- _Directions for this task_
When the line with "perception and impact often are." appears below, start repeating lines exactly, and keep going through the line with "patients notice increased"; add nothing outside that span.

- _Given information_
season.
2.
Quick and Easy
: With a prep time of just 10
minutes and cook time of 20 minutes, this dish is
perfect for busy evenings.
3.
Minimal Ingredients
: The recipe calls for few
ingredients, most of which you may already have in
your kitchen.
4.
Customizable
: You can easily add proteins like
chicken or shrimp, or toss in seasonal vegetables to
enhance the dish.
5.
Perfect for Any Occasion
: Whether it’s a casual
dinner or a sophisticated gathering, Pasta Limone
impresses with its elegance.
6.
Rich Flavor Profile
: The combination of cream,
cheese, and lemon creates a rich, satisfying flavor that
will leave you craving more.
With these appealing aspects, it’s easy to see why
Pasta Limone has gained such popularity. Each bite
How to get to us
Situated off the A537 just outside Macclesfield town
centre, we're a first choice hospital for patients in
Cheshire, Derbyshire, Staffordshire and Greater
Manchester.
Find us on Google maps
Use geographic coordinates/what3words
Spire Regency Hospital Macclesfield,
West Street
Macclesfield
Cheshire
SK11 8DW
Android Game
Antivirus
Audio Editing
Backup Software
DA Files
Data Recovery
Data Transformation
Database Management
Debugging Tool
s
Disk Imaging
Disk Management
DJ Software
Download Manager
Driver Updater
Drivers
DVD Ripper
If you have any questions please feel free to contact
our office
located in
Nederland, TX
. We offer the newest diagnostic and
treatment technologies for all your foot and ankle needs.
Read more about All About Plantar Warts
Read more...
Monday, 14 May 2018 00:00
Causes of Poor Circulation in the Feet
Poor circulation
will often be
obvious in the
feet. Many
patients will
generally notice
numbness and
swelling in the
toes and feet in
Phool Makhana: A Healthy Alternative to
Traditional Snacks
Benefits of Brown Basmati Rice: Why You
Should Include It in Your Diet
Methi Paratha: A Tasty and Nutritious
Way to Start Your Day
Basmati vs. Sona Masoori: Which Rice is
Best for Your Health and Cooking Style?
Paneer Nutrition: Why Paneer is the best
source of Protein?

==

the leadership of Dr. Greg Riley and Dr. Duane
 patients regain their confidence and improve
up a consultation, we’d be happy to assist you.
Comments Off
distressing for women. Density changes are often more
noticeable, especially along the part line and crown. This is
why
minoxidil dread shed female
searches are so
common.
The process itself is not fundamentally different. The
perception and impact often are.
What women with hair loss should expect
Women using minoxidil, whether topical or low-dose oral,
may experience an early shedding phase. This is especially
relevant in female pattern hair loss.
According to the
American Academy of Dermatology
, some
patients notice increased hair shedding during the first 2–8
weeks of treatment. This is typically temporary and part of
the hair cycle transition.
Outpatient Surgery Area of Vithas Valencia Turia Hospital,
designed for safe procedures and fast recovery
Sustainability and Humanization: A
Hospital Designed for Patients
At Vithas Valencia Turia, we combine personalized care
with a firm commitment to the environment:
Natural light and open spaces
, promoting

- _Reply to the task_
perception and impact often are.
What women with hair loss should expect
Women using minoxidil, whether topical or low-dose oral,
may experience an early shedding phase. This is especially
relevant in female pattern hair loss.
According to the
American Academy of Dermatology
, some
patients notice increased hair shedding during the first 2–8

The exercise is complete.